AIM OF THE EXERCISE >> Copy every line of the entries that has the string "上竖下撇" in it.

EXERCISE MATERIALS >>
Content starts
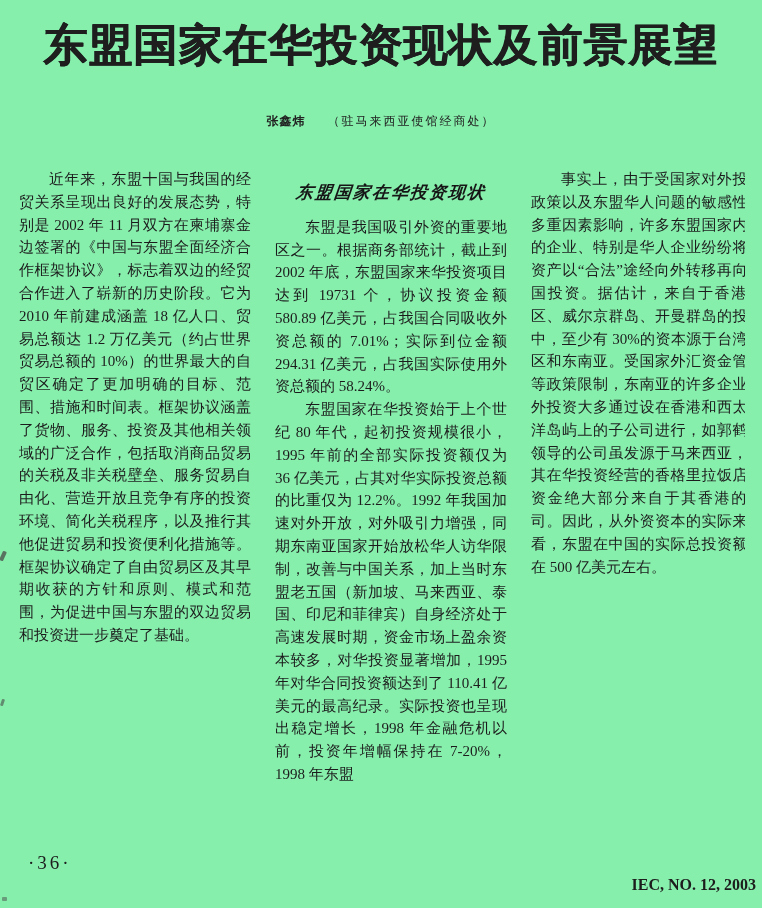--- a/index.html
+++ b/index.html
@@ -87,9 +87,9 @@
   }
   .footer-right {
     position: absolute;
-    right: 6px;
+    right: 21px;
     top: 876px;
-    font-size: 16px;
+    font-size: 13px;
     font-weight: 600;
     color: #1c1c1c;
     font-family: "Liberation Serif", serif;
Content ends
Content starts
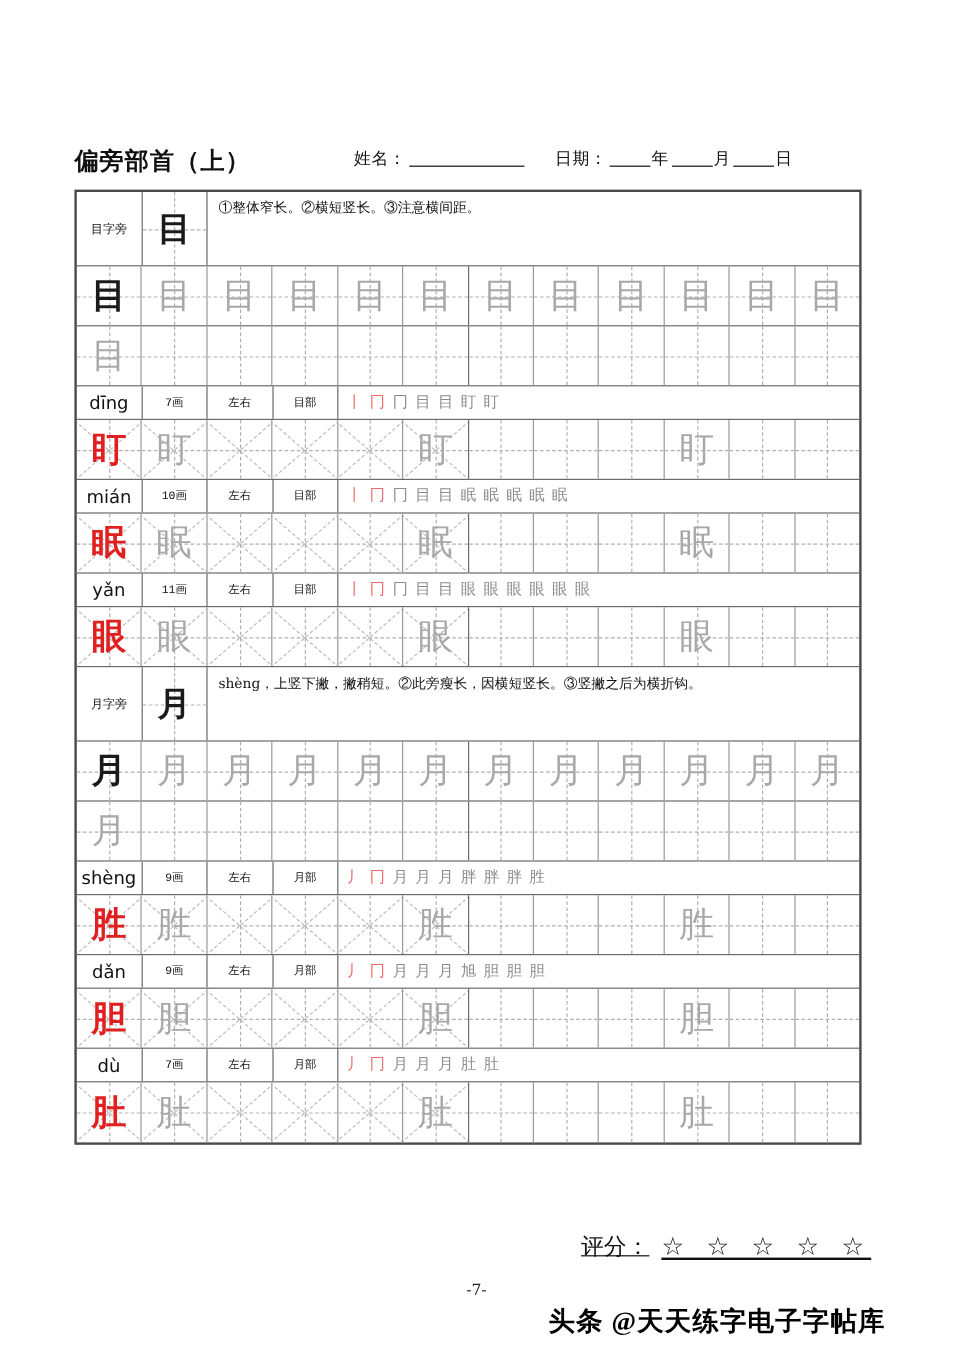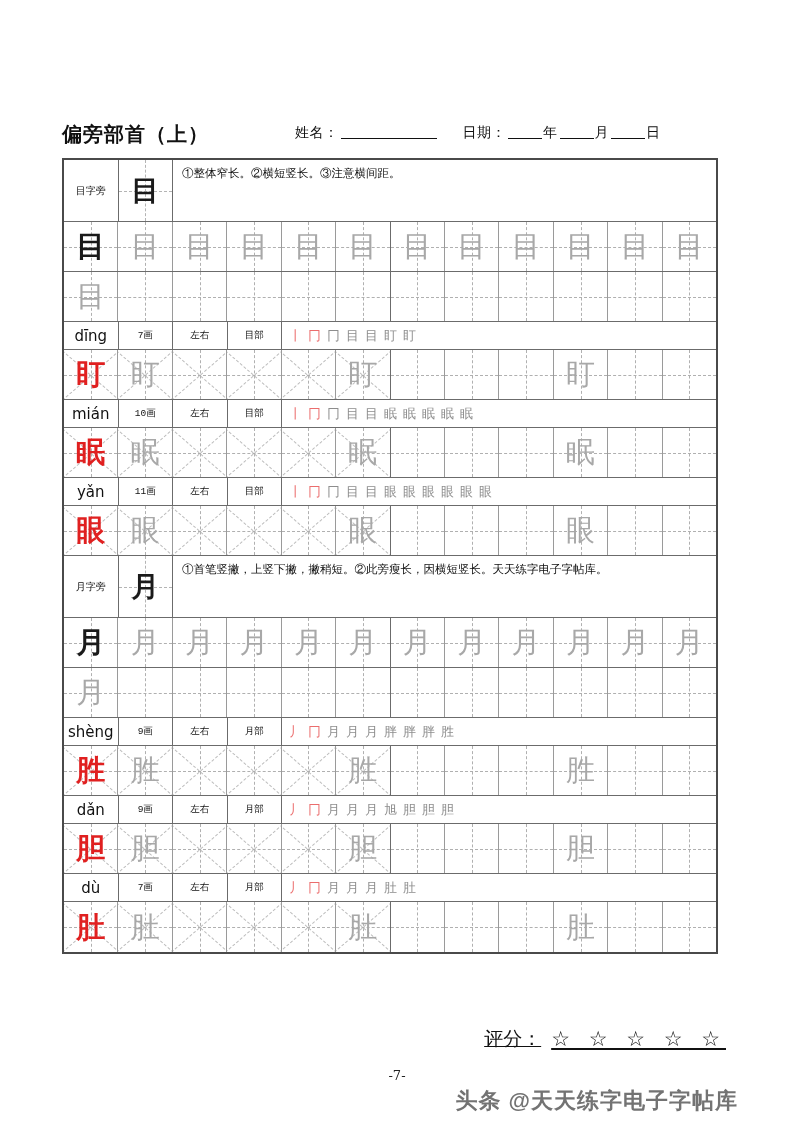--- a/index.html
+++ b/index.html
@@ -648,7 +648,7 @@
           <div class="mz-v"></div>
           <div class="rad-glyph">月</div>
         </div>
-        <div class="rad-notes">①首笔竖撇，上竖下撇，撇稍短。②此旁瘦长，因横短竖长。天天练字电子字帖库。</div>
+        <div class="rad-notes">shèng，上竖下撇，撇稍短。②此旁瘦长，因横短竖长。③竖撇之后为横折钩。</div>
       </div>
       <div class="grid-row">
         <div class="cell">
Content ends
REPLY >>
-        <div class="rad-notes">①首笔竖撇，上竖下撇，撇稍短。②此旁瘦长，因横短竖长。天天练字电子字帖库。</div>
+        <div class="rad-notes">shèng，上竖下撇，撇稍短。②此旁瘦长，因横短竖长。③竖撇之后为横折钩。</div>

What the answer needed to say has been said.